◆ **EXERCISE PASSAGE**:
==============================

WELCOME TO THE CFZ BLOG NETWORK: COME AND JOIN THE FUN

Half a century ago, Belgian Zoologist Bernard Heuvelmans first codified cryptozoology in his book On the Track of Unknown Animals.

The Centre for Fortean Zoology (CFZ) are still on the track, and have been since 1992. But as if chasing unknown animals wasn't enough, we are involved in education, conservation, and good old-fashioned natural history! We already have three journals, the largest cryptozoological publishing house in the world, CFZtv, and the largest cryptozoological conference in the English-speaking world, but in January 2009 someone suggested that we started a daily online magazine! The CFZ bloggo is a collaborative effort by a coalition of members, friends, and supporters of the CFZ, and covers all the subjects with which we deal, with a smattering of music, high strangeness and surreal humour to make up the mix.

==============================

◆ **DATA UNDER STUDY**:

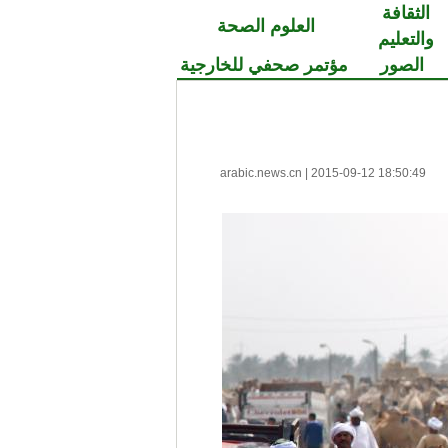
الثقافة
العلوم الصحة
والتعليم
الصور
مؤتمر صحفي للخارجية
arabic.news.cn
|
2015-09-12 18:50:49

==============================

Reproduce word for word the part of the CFZ welcome text that begins at the words "Half a century" and stops after "up the mix.". The entries above are unrelated to the CFZ welcome text.

Half a century ago, Belgian Zoologist Bernard Heuvelmans first codified cryptozoology in his book On the Track of Unknown Animals.

The Centre for Fortean Zoology (CFZ) are still on the track, and have been since 1992. But as if chasing unknown animals wasn't enough, we are involved in education, conservation, and good old-fashioned natural history! We already have three journals, the largest cryptozoological publishing house in the world, CFZtv, and the largest cryptozoological conference in the English-speaking world, but in January 2009 someone suggested that we started a daily online magazine! The CFZ bloggo is a collaborative effort by a coalition of members, friends, and supporters of the CFZ, and covers all the subjects with which we deal, with a smattering of music, high strangeness and surreal humour to make up the mix.